31 sur 32Sivapithèque
Sivapithèque. Getty Images
Le primate du Miocène tardif Sivapithecus possédait des pieds semblables à ceux d'un chimpanzé équipés de chevilles flexibles, mais sinon il ressemblait à un orang-outan, dont il était peut-être directement l'ancêtre. Voir un profil détaillé de Sivapithecus
32 de 32Smilodectes
Smilodectes.

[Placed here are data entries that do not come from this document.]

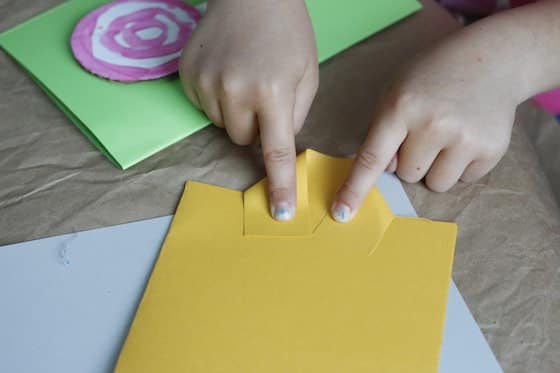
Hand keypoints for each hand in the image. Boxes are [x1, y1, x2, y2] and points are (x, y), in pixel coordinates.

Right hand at [180, 0, 318, 220]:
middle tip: (263, 95)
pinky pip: (203, 105)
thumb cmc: (287, 32)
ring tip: (243, 75)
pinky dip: (216, 96)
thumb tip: (278, 145)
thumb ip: (295, 115)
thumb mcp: (307, 73)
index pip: (275, 152)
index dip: (279, 185)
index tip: (280, 213)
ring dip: (234, 111)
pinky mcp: (186, 74)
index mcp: (272, 92)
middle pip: (242, 140)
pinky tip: (226, 69)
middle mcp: (235, 91)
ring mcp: (206, 82)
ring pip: (221, 124)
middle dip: (254, 127)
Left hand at [331, 25, 519, 221]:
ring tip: (448, 134)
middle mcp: (433, 124)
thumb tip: (386, 171)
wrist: (491, 59)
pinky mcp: (491, 149)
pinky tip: (468, 135)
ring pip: (435, 184)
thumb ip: (382, 131)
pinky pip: (464, 181)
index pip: (371, 158)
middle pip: (406, 175)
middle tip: (428, 128)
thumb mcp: (396, 91)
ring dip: (436, 167)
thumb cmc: (432, 76)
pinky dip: (462, 165)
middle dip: (412, 158)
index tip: (342, 214)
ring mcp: (465, 138)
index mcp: (401, 108)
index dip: (355, 189)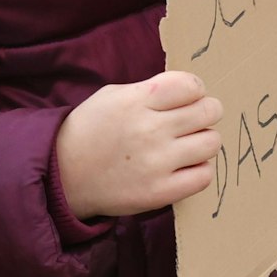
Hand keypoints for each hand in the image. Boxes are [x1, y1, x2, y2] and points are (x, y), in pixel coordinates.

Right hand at [55, 71, 220, 219]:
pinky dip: (198, 169)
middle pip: (209, 111)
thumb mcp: (112, 96)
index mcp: (136, 100)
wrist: (64, 174)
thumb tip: (191, 92)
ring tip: (185, 144)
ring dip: (203, 141)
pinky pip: (205, 175)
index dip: (194, 89)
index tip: (185, 97)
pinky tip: (182, 166)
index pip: (192, 85)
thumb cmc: (91, 130)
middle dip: (205, 112)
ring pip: (212, 142)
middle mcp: (149, 130)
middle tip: (190, 120)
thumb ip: (151, 90)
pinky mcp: (160, 192)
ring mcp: (156, 163)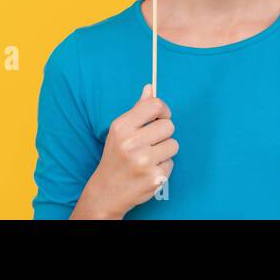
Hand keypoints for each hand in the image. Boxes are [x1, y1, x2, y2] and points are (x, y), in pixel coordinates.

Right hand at [71, 83, 177, 219]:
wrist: (106, 192)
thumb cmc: (116, 157)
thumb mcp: (120, 131)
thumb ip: (137, 110)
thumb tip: (150, 88)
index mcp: (122, 127)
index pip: (155, 105)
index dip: (163, 111)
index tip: (160, 118)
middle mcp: (131, 143)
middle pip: (169, 126)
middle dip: (163, 134)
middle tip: (149, 143)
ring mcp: (144, 161)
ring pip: (174, 144)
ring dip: (164, 151)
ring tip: (148, 158)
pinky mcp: (155, 178)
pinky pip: (171, 163)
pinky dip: (163, 167)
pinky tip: (148, 171)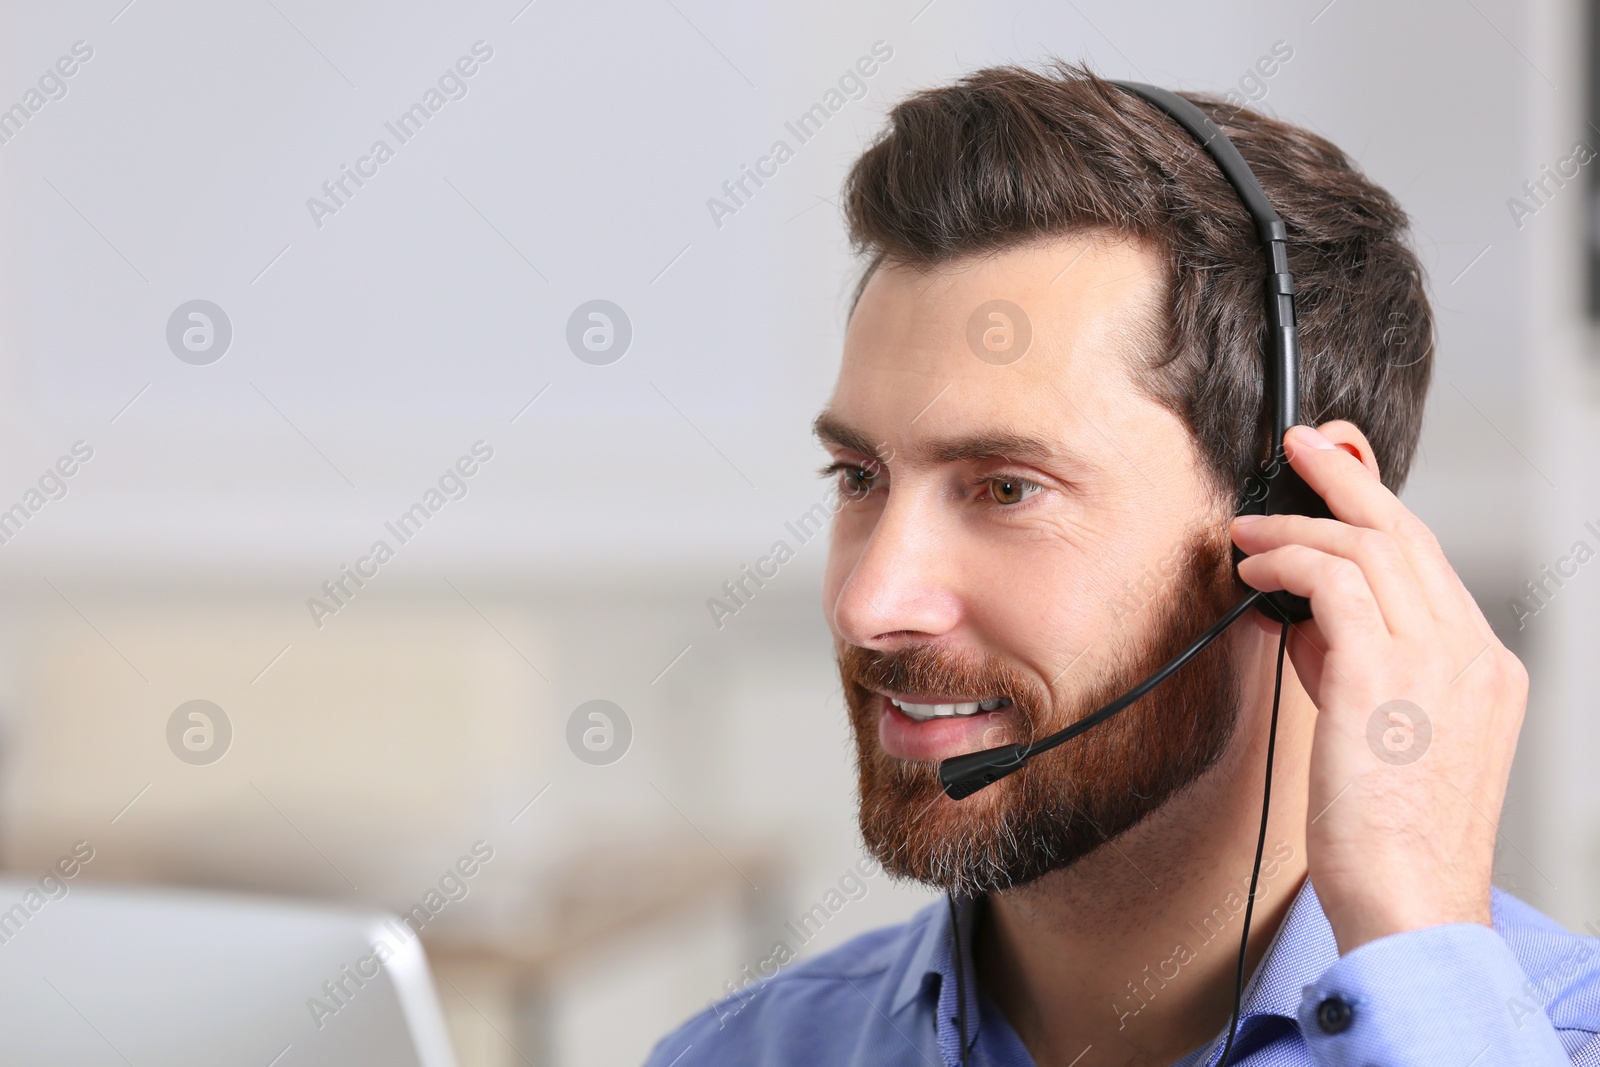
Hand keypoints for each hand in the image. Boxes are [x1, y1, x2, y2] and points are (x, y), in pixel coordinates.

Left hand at [1229, 422, 1527, 953]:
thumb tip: (1302, 615)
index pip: (1427, 565)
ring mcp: (1436, 660)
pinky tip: (1254, 568)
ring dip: (1296, 525)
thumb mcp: (1381, 734)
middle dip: (1349, 476)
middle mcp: (1471, 654)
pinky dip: (1287, 560)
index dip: (1375, 513)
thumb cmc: (1389, 837)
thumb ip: (1353, 666)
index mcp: (1484, 669)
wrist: (1411, 904)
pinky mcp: (1384, 674)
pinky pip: (1331, 580)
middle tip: (1303, 444)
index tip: (1335, 483)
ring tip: (1248, 529)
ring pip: (1368, 545)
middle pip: (1409, 532)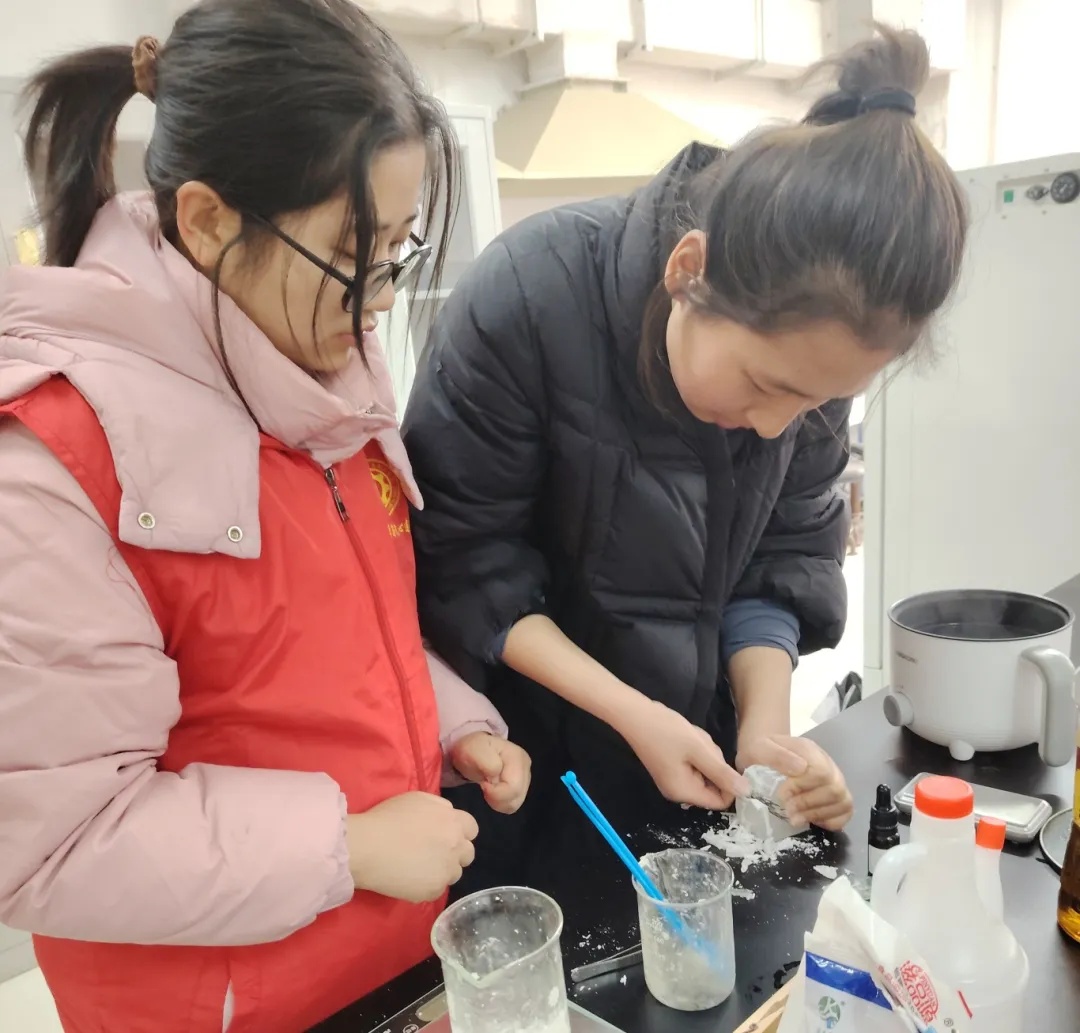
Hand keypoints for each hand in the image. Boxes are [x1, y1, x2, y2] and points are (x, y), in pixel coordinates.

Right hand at [346, 792, 478, 902]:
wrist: (367, 846)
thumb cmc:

Muséum national d'histoire naturelle
Nom:
Smilodectes ; prononcé SMILE-oh-DECK-teez
Habitat:
Forêts d'Amérique du Nord
Epoque historique :
Début de l'Éocène (il y a 55 millions d'années)
Taille et poids :
Environ deux pieds de long et 5 à 10 livres
Diète:
Végétaux
Caractéristiques distinctives:
Construction longue et élancée ; museau court
Un proche parent du plus connu Notharctus et du brièvement célèbreDarwinius, Smilodectes était l'un d'une poignée d'extrêmement primates primitifs qui habitait l'Amérique du Nord vers le début de la Éocène époque, il y a environ 55 millions d'années, seulement dix millions d'années après l'extinction des dinosaures. Convenant à sa place présumée à la racine de l'évolution des lémuriens, Smilodectes passait la plupart de son temps haut dans les branches des arbres, grignotant les feuilles ; malgré sa lignée de primates, cependant, il ne semble pas avoir été une créature particulièrement intelligente pour son époque et son lieu.